In a prime example of how entrepreneurial corrections can skew decisions about jail policy, Cameron County has decided to move 100 of its local inmates over 3 hours away to a private jail outside Corpus Christi.  The reason?  County officials want to ensure they have enough space to house federal detainees - a population that brings in money for the south Texas county.  Here's the story from the Brownsville Herald ("Nearly 100 Cameron County inmates going to Robstown," November 20)

The Cameron County Commissioners’ Court on Friday approved a contract with LCS Correctional Services Inc. that will allow the county to transfer nearly 100 inmates to the company’s privately run detention center in Nueces County. The inmates will be transferred to LCS’ Coastal Bend Detention Center in Robstown, said Gus Reyna Jr., chief deputy for the Cameron County Sheriff’s Department. ...
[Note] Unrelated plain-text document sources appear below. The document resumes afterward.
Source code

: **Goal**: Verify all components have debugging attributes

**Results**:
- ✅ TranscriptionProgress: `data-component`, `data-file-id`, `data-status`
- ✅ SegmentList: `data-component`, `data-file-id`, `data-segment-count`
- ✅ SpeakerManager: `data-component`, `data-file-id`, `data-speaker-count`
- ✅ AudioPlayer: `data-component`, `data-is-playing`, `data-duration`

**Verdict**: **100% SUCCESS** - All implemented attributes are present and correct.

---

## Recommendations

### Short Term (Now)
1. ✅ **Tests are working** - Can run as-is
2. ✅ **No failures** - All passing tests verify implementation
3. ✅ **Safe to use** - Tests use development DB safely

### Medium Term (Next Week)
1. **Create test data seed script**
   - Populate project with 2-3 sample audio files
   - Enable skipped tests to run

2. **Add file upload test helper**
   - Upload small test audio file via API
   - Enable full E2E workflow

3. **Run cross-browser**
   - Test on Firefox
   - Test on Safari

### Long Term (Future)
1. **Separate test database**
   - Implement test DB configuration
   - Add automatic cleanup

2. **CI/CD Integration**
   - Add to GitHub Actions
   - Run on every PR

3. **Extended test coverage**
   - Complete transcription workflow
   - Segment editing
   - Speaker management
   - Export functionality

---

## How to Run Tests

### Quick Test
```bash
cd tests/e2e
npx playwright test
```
The inmate transfer is necessary for Cameron County to meet its commitment to the U.S. Marshals Service to provide space for 300 federal inmates in the county’s jail system, County Judge Carlos H. Cascos said.

While it may seem backwards to ship local jail inmates (some of whom are potentially folks not yet convicted of a crime) hours away from family, friends, and their attorneys in order to make room for federal detainees, it's a practice that we're likely to see more of with counties running their jails as profit-making entities much like private prisons.  (In a related story, Cameron County's jails were recently skewered by Texas Jail Project's Diana Claitor in the pages of the Texas Observer ("Heaven and Hell in Cameron County," November 13).)

As we've previously reported, LCS's Coastal Bend lock-up has had difficulty both passing basic inspections and finding prisoners to fill its 1,056 beds.  According to the November Texas Commission on Jail Standards numbers, the facility is currently only 56% full with federal detainees.  We'll keep you posted on the situation at Coastal Bend.